But is it acceptable?
Short answer, Yes with a but. The elements that make Cloverfield so minable in the popular entertainment industry also define its lack of overall resonance after the fact. A hearty dose of spectacular effects, monster mayhem and genius editing and staging collide with a distinct lack of overall relatability, character depth, or substance. But perhaps this is what we want.
Perhaps this is what we are. But on with the show.
The 85 minute thriller is shot in the guise of hand-held video footage, primarily taken and semi-directed by Hud (T.J. Miller), who is one of many O.C. graduates about to send their twenty-something friend Rob (Michael Stahl-David) off to Japan. Midway through a lulling Manhattan flat party comes the jolt that signifies the beginning of a terrific romp through the streets, sewers, buildings, and parks of New York.
What has come is mostly unseen, though a few spectacular shots of the beastie do justice to the quality of effects this movie boasts. Director Matt Reeves permits us a few key shots of the monster as it rages about downtown, but mostly what is not seen is the bigger success from a suspense standpoint. Clearly, whatever it is, it isn’t fazed by fifty story buildings or ornaments of nationalistic pride. As the head of the Statue of Liberty arrives on 6th street and a billowing cloud of smoke slouches down the avenue after the flattening of a WTC lookalike building, remnants of 9/11 in the minds of viewers, it becomes a bit more apparent just what writer Drew Goddard, Reeves, and superstar producer J.J. Abrams are trying to say.
But it’s a nihilistic response to American–what? pride? arrogance? our foreign policy? There’s something being said here, but following the vacuous group as they first attempt to flee the city and then return to save one of Rob’s girlfriends seems not to be the most appropriate method for submitting a moral message through what is effectively the first YouTube Hollywood blockbuster.
But once again, perhaps it is the perfect vehicle for our time. There is a vanilla cynicism and youthful insoucience that seems inherent in the film, and its somewhat aimless story is a stark contrast to the purposefully amateurish shooting methodology. It’s a meta-narrative inside a popular media vehicle trapped inside the heart of the beating Hollywood monster. Is it real? Is it time to look for the next big thing on the tv of our generation, the Internet? Has it already been found?
And does it speak to a bereft society with nothing more to give, thus ushering the way for a beast without pity, remorse, or human capacity? There’s probably too much here to wonder, and perhaps that’s the gravest point of all. For despite the cocksure realism of Cloverfield, it will barely make a dent on our media-infatuation and our appetite for destruction.
It’s a load of fun, nonetheless.
It also made me want to puke…
It’s blair witch with a giant monster. The sequel better not be shot with another handi cam type set up unless they want the puke factor to be high, like what Robbie said.
The reason why I didn’t see the thrid Bourne movie was because the camera work was so craptacular in the second Bourne movie.
Unlike how I felt about Bourne Supremacy, I felt the camera work was deliberaly “amateurish,” which made it palatable. I felt that BS, on the other hand, was just messy filmmaking. I think they got it under control by Ultimatum.

■ **Data under study**
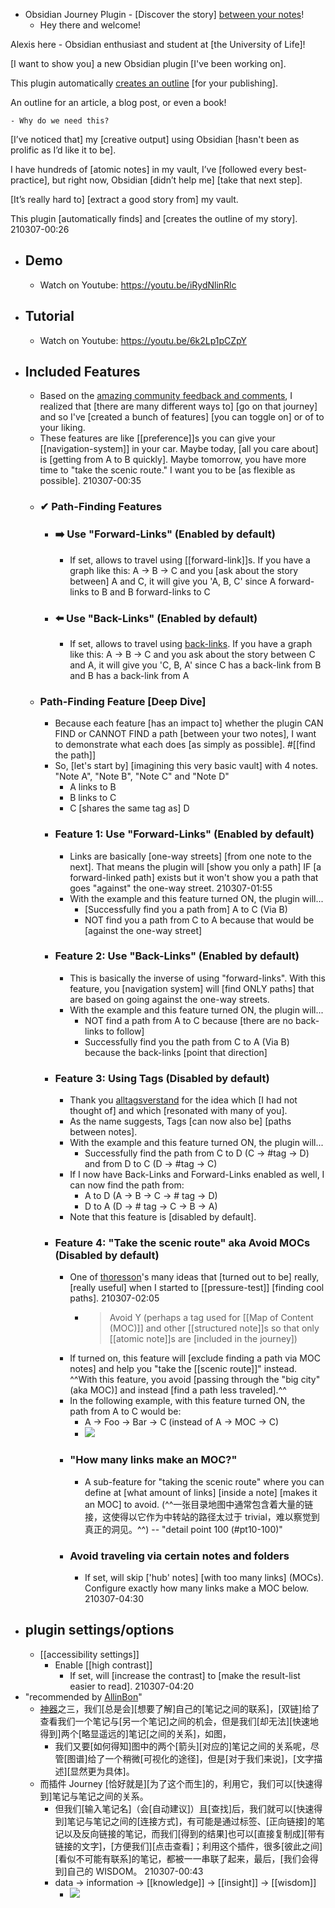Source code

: - Obsidian Journey Plugin - [Discover the story] [between your notes](https://github.com/akaalias/obsidian-journey-plugin)!
    - Hey there and welcome!

Alexis here - Obsidian enthusiast and student at [the University of Life]!

[I want to show you] a new Obsidian plugin [I've been working on].

This plugin automatically [creates an outline]([[outline]]) [for your publishing].

An outline for an article, a blog post, or even a book!


    - Why do we need this?

[I’ve noticed that] my [creative output] using Obsidian [hasn't been as prolific as I’d like it to be].

I have hundreds of [atomic notes] in my vault, I’ve [followed every best-practice], but right now, Obsidian [didn’t help me] [take that next step].

[It’s really hard to] [extract a good story from] my vault.

This plugin [automatically finds] and [creates the outline of my story].
210307-00:26
- ## Demo
    - Watch on Youtube: https://youtu.be/iRydNlinRlc
- ## Tutorial
    - Watch on Youtube: https://youtu.be/6k2Lp1pCZpY
- ## Included Features
    - Based on the [amazing community feedback and comments](https://forum.obsidian.md/t/new-plugin-journey-find-the-story-between-your-notes/12153), I realized that [there are many different ways to] [go on that journey] and so I've [created a bunch of features] [you can toggle on] or of to your liking.
    - These features are like [[preference]]s you can give your [[navigation-system]] in your car. Maybe today, [all you care about] is [getting from A to B quickly]. Maybe tomorrow, you have more time to "take the scenic route." I want you to be [as flexible as possible].
210307-00:35
    - ### ✔ Path-Finding Features
        - ### ➡️ Use "Forward-Links" (Enabled by default)
            - If set, allows to travel using [[forward-link]]s. If you have a graph like this: A -> B -> C and you [ask about the story between] A and C, it will give you 'A, B, C' since A forward-links to B and B forward-links to C
        - ### ⬅️ Use "Back-Links" (Enabled by default)
            - If set, allows to travel using [back-links]([[backlink]]). If you have a graph like this: A -> B -> C and you ask about the story between C and A, it will give you 'C, B, A' since C has a back-link from B and B has a back-link from A
    - ### Path-Finding Feature [Deep Dive]
        - Because each feature [has an impact to] whether the plugin CAN FIND or CANNOT FIND a path [between your two notes], I want to demonstrate what each does [as simply as possible]. #[[find the path]]
        - So, [let's start by] [imagining this very basic vault] with 4 notes. "Note A", "Note B", "Note C" and "Note D"
            - A links to B
            - B links to C
            - C [shares the same tag as] D
        - ### Feature 1: Use "Forward-Links" (Enabled by default)
            - Links are basically [one-way streets] [from one note to the next]. That means the plugin will [show you only a path] IF [a forward-linked path] exists but it won't show you a path that goes "against" the one-way street.
210307-01:55
            - With the example and this feature turned ON, the plugin will...
                - [Successfully find you a path from] A to C (Via B)
                - NOT find you a path from C to A because that would be [against the one-way street]
        - ### Feature 2: Use "Back-Links" (Enabled by default)
            - This is basically the inverse of using "forward-links". With this feature, you [navigation system] will [find ONLY paths] that are based on going against the one-way streets.
            - With the example and this feature turned ON, the plugin will...
                - NOT find a path from A to C because [there are no back-links to follow]
                - Successfully find you the path from C to A (Via B) because the back-links [point that direction]
        - ### Feature 3: Using Tags (Disabled by default)
            - Thank you [alltagsverstand](https://forum.obsidian.md/u/alltagsverstand/summary) for the idea which [I had not thought of] and which [resonated with many of you].
            - As the name suggests, Tags [can now also be] [paths between notes].
            - With the example and this feature turned ON, the plugin will...
                - Successfully find the path from C to D (C -> #tag -> D) and from D to C (D -> #tag -> C)
            - If I now have Back-Links and Forward-Links enabled as well, I can now find the path from:
                - A to D (A -> B -> C -> # tag -> D)
                - D to A (D -> # tag -> C -> B -> A)
            - Note that this feature is [disabled by default].
        - ### Feature 4: "Take the scenic route" aka Avoid MOCs (Disabled by default)
            - One of [thoresson](https://forum.obsidian.md/u/thoresson/summary)'s many ideas that [turned out to be] really, [really useful] when I started to [[pressure-test]] [finding cool paths].
210307-02:05
                - > Avoid Y (perhaps a tag used for [[Map of Content (MOC)]] and other [[structured note]]s so that only [[atomic note]]s are [included in the journey])
            - If turned on, this feature will [exclude finding a path via MOC notes] and help you "take the [[scenic route]]" instead. ^^With this feature, you avoid [passing through the "big city" (aka MOC)] and instead [find a path less traveled].^^
            - In the following example, with this feature turned ON, the path from A to C would be:
                - A -> Foo -> Bar -> C (instead of A -> MOC -> C)
                - ![](https://user-images.githubusercontent.com/111555/106387246-26816780-63d9-11eb-9407-a76c078b8e6c.png)
            - ### "How many links make an MOC?"
                - A sub-feature for "taking the scenic route" where you can define at [what amount of links] [inside a note] [makes it an MOC] to avoid. (^^一张目录地图中通常包含着大量的链接，这使得以它作为中转站的路径太过于 trivial，难以察觉到真正的洞见。^^) -- "detail point 100 (#pt10-100)"
            - ### Avoid traveling via certain notes and folders
                - If set, will skip ['hub' notes] [with too many links] (MOCs). Configure exactly how many links make a MOC below.
210307-04:30
- ## plugin settings/options
    - [[accessibility settings]]
        - Enable [[high contrast]] 
            - If set, will [increase the contrast] to [make the result-list easier to read].
210307-04:20
- "recommended by [AllinBon](https://www.zhihu.com/people/kio-mis)"
    - [神器](https://zhuanlan.zhihu.com/p/354650871)之三，我们[总是会][想要了解]自己的[笔记之间的联系]，[双链]给了查看我们一个笔记与[另一个笔记]之间的机会，但是我们[却无法][快速地得到]两个[略显遥远的]笔记[之间的关系]，如图，
        - 我们又要[如何得知]图中的两个[箭头][对应的]笔记之间的关系呢，尽管[图谱]给了一个稍微[可视化的途径]，但是[对于我们来说]，[文字描述][显然更为具体]。
    - 而插件 Journey [恰好就是][为了这个而生]的，利用它，我们可以[快速得到]笔记与笔记之间的关系。
        - 但我们[输入笔记名]（会[自动建议]）且[查找]后，我们就可以[快速得到]笔记与笔记之间的[连接方式]，有可能是通过标签、[正向链接]的笔记以及反向链接的笔记，而我们[得到的结果]也可以[直接复制成][带有链接的文字]，[方便我们][点击查看]；利用这个插件，很多[彼此之间][看似不可能有联系]的笔记，都被一一串联了起来，最后，[我们会得到]自己的 WISDOM。
210307-00:43
        - data → information → [[knowledge]] → [[insight]] → [[wisdom]]
            - ![](https://pic1.zhimg.com/80/v2-e8e733af94d07f3e96e35158d407e5c4.jpg)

■ **Directive 1**
Translate this sentence from the Cloverfield review into Spanish: "Director Matt Reeves permits us a few key shots of the monster as it rages about downtown, but mostly what is not seen is the bigger success from a suspense standpoint."
■ **Directive 2**
Name every actor and filmmaker of Cloverfield mentioned in the review.

■ **Task solution 1**
El director Matt Reeves nos permite ver algunas tomas clave del monstruo mientras arrasa el centro de la ciudad, pero, sobre todo, lo que no se ve es el mayor acierto desde el punto de vista del suspenso.

■ **Task solution 2**
- T.J. Miller (actor, plays Hud)
- Michael Stahl-David (actor, plays Rob)
- Matt Reeves (director)
- Drew Goddard (writer)
- J.J. Abrams (producer)